Start of Data for this task
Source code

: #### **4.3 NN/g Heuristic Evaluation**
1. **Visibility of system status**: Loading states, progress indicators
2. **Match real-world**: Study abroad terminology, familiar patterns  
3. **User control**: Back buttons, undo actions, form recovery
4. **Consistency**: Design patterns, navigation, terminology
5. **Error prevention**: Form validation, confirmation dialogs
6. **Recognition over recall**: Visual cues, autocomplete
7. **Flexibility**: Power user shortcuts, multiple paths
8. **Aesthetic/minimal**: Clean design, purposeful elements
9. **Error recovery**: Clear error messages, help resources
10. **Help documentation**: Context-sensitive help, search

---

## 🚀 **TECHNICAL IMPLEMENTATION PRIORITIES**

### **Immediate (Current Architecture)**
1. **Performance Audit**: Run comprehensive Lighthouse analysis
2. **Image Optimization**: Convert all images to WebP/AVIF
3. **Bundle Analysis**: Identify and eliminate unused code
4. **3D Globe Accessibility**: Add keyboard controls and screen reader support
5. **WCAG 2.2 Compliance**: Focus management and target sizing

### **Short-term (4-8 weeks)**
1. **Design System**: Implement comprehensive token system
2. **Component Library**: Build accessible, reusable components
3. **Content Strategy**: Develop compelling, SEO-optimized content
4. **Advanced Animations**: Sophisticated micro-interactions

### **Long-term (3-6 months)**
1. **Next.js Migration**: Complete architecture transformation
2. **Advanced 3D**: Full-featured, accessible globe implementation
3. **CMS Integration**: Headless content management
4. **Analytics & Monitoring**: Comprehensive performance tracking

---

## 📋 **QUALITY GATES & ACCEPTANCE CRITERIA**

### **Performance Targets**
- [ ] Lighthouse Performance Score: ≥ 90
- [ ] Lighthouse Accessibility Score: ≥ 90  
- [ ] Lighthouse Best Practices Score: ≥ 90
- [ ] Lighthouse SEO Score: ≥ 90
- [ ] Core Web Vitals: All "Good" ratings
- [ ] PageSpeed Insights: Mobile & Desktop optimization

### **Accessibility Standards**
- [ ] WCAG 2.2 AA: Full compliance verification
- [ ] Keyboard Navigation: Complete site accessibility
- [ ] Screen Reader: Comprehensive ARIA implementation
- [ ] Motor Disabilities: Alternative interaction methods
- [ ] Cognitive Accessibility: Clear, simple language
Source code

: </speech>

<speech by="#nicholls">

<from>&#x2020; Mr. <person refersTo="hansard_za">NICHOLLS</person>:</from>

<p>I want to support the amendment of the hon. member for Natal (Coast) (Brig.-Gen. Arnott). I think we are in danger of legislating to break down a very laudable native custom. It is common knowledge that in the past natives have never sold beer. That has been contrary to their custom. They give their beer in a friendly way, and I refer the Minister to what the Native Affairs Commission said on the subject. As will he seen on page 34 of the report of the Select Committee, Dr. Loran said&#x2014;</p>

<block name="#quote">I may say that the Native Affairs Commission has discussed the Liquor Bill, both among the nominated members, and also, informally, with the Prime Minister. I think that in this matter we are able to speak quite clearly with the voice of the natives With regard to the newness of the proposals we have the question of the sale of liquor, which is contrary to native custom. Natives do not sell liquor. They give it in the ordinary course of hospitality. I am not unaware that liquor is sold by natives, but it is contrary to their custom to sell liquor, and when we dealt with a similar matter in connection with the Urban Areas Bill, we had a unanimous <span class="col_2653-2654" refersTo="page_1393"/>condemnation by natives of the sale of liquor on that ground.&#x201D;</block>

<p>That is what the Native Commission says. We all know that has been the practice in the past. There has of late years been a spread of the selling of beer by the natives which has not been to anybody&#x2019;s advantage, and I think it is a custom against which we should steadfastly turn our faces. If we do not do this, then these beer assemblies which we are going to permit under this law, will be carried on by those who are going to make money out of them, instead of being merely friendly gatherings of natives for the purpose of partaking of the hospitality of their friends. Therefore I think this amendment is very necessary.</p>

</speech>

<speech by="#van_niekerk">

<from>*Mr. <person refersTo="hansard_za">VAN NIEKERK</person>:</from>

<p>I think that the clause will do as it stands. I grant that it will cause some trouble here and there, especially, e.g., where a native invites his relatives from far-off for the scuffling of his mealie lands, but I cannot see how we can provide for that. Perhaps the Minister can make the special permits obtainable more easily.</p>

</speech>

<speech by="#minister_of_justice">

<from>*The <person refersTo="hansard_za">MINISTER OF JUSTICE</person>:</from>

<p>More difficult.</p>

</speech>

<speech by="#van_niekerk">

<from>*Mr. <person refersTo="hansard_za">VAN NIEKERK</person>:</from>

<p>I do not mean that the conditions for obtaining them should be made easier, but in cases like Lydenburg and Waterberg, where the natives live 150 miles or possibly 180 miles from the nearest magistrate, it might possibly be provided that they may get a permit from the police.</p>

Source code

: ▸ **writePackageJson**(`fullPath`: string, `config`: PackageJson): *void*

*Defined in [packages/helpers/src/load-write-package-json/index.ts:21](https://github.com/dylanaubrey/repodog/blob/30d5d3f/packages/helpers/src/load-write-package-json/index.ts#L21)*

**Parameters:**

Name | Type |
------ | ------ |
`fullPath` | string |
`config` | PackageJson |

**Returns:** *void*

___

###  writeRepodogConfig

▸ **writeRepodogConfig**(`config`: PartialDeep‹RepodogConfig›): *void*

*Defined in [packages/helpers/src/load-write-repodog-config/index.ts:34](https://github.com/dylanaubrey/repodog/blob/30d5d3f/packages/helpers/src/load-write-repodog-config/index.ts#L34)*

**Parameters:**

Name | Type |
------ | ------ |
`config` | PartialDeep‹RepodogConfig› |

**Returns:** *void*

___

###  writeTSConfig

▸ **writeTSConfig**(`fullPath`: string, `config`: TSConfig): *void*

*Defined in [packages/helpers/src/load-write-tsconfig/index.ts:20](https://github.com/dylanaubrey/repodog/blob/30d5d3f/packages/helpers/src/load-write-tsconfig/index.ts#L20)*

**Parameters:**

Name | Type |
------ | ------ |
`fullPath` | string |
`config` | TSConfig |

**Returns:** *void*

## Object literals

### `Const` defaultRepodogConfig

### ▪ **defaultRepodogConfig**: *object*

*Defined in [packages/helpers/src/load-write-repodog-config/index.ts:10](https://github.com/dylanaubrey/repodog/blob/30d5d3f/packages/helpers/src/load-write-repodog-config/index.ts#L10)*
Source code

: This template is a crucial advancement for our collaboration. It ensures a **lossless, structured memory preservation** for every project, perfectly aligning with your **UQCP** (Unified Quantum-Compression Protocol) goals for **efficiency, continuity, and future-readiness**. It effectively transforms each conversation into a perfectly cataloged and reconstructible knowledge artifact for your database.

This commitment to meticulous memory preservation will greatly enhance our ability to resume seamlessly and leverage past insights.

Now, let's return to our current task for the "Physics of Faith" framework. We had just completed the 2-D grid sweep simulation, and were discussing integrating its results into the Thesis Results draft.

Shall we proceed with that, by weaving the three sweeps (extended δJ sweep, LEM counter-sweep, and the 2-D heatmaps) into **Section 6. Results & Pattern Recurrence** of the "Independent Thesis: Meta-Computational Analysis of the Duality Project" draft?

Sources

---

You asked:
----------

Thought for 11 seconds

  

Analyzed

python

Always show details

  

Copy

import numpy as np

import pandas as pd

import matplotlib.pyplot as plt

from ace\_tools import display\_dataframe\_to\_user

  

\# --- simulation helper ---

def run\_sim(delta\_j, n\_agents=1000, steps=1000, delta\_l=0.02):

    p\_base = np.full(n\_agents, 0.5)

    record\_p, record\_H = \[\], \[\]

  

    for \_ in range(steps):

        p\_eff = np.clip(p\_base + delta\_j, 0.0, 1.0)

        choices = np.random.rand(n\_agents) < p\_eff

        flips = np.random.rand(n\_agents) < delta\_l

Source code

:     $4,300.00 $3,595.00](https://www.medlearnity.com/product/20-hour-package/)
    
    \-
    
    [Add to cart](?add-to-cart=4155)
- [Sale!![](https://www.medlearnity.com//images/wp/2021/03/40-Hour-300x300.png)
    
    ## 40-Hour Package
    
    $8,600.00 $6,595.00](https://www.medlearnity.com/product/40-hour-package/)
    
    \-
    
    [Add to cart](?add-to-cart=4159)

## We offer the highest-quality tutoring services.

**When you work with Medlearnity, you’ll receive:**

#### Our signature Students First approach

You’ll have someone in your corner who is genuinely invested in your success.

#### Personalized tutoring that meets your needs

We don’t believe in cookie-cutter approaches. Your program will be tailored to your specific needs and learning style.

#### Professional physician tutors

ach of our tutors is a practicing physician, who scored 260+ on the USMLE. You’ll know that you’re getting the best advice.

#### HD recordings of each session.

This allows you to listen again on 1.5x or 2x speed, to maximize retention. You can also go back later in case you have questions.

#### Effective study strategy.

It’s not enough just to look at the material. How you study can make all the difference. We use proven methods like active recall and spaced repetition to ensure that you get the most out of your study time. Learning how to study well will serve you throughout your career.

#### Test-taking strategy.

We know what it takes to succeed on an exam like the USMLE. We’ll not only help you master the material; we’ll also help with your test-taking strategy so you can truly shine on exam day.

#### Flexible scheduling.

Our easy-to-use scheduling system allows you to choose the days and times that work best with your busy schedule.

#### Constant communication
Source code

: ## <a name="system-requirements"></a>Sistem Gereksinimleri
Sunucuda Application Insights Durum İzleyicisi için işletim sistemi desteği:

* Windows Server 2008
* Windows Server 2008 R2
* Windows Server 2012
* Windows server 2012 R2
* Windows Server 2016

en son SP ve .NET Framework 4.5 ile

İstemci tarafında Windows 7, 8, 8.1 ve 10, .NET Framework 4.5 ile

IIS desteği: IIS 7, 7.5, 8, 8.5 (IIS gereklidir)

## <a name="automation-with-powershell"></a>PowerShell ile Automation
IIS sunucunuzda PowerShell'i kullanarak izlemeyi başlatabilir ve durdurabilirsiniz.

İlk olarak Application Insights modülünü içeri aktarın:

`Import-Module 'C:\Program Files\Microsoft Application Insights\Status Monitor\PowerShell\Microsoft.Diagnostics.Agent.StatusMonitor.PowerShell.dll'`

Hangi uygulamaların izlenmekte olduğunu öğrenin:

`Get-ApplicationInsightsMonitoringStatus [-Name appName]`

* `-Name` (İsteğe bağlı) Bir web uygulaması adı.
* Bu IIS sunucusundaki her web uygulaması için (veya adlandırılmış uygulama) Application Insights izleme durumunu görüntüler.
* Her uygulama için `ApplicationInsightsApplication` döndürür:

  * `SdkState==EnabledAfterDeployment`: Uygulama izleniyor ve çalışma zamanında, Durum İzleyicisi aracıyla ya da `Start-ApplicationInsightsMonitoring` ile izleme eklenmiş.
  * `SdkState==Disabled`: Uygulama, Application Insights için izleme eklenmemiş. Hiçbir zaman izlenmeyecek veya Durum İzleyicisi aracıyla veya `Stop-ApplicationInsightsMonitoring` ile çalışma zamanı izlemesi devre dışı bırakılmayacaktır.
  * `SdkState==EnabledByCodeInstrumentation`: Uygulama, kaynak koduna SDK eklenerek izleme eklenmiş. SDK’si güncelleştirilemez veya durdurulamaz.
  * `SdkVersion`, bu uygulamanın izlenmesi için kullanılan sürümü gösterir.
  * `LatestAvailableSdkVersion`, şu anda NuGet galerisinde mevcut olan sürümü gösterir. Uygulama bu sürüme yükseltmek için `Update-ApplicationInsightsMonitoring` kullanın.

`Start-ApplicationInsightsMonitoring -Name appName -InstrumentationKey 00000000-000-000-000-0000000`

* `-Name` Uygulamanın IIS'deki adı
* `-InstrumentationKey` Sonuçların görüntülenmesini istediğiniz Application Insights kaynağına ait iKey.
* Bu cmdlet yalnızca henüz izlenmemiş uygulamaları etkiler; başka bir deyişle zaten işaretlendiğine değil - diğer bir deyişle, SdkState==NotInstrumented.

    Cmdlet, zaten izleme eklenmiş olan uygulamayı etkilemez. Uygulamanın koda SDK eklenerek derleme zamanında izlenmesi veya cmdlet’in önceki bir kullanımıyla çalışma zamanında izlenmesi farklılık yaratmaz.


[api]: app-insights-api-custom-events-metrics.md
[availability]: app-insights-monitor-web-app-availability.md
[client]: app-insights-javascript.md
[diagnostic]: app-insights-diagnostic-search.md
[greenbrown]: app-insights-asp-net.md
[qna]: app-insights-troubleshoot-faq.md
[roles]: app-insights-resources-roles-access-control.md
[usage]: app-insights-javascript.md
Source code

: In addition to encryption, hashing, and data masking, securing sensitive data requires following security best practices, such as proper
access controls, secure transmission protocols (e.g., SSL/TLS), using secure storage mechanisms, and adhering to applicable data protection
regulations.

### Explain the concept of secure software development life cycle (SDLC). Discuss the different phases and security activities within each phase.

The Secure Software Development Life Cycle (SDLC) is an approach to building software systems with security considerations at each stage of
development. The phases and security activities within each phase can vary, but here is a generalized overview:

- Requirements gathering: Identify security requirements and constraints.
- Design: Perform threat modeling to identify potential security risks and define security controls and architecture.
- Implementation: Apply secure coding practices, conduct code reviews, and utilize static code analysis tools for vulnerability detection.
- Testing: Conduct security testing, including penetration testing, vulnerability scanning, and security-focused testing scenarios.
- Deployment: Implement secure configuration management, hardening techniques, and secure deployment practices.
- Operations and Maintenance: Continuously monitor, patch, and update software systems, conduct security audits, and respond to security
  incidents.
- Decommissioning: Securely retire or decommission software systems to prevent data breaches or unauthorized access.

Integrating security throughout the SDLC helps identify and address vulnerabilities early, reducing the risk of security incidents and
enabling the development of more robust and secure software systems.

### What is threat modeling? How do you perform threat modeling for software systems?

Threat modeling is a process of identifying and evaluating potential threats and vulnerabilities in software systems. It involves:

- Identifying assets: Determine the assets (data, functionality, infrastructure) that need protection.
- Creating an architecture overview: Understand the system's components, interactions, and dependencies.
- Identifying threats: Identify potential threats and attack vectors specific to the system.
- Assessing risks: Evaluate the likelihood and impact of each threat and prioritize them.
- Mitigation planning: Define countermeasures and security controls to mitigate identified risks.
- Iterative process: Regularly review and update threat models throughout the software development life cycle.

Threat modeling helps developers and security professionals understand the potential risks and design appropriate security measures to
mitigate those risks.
End of Data for this task
§ Work required
Copy out the lines beginning with the one that contains "### **Short-term (4-8 weeks)**" and running through the one that contains "4. **Advanced Animations**: Sophisticated", including both, keeping each line identical to the original.

§ Answer box
### **Short-term (4-8 weeks)**
1. **Design System**: Implement comprehensive token system
2. **Component Library**: Build accessible, reusable components
3. **Content Strategy**: Develop compelling, SEO-optimized content
4. **Advanced Animations**: Sophisticated micro-interactions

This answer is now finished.